“Recognize this guy,” Joseph Gergela III asks pointing to a picture of himself with former President Bill Clinton.
The 58-year-old, executive director of the Long Island Farm Bureau wanders around his cluttered office in Calverton picking up photographs. Some, of people most of the world would recognize and others only people in their hometown would. All of them hold memories for Gergela.
For the past 26 years the little office has been his home but soon it will belong to someone else. Gergela announced his retirement back in March; effective the end of the year, but with the weather turning cooler his departure feels more imminent.

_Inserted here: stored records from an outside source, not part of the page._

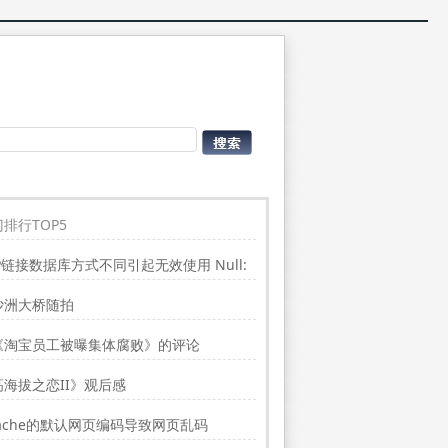
排行TOP5
P链接数据库方式不同引起无效使用 Null:
place”的问题
沙洲大桥随拍
《淘宝员工被曝集体腐败》的评论
高海拔之恋II》观后感
ache的默认网页编码导致网页乱码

“Good public relation skills, good government relations and big cojones,” Gergela said the person replacing him has to have. “You have to stand up for the farmers. If you don’t no one else will.”

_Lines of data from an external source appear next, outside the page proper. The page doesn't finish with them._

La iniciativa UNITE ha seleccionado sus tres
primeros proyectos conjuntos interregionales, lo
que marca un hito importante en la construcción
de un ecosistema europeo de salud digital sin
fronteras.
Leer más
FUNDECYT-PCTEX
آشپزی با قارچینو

Born into a family of farmers, Gergela knows what it is like live a farmer’s life and lose a family farm. His family’s farm expanded from 35 acres to more than 200 in the 1970s but difficult growing seasons in the 1980s forced his family out of business in 1988.
“It’s a tremendous calling to the live the life of a farmer,” Gergela said.
In his 26 years at the Long Island Farm Bureau he has seen family farms, and in Long Island he proudly said, they’re all family farms, struggle and fold but he’s also more recently seen young people get involved in farming and is encouraged by that.
He’s most proud of the project in Jamesport that preserved 300 acres of farmland on the former KeySpan Energy Corporation land. Loss of farmland has been a big concern during Gergela tenure’s and while he said in the past few years the amount of farmland has stayed relatively stable he expects development to start-up again and worries about how property rates, labor costs and farm profitability influences the sustainability of farms.
“We need more resources,” Gergela said.
He’s happy, for the most part, with the focus Long Island legislators have had on land preservation. And he said he knows it’s hard for legislators to strike a balance between public policy and the farmers that often find themselves on the opposite side of environmental groups that want to preserve open spaces.
“The public understands the importance of farms, but to really get involved they need to understand public policy and buy local,” Gergela said. “We want farmers to be profitable.”
As Gergela talks he continues to look at those photographs pointing out different people and recalling stories. It’s clear there is much he would still like to do, but after living with diabetes for 50 years he’s come to the realization that it’s time to retire.
“I want to be out of here and down in Florida by Christmas,” Gergela said.
Florida is home to his daughter, 2-year-old grandson and his new home. Retirement will give him time to spend with the family he is clearly so proud of.
He leaves one last piece of advice for the person coming into his position:
“No one is indispensable not even you.”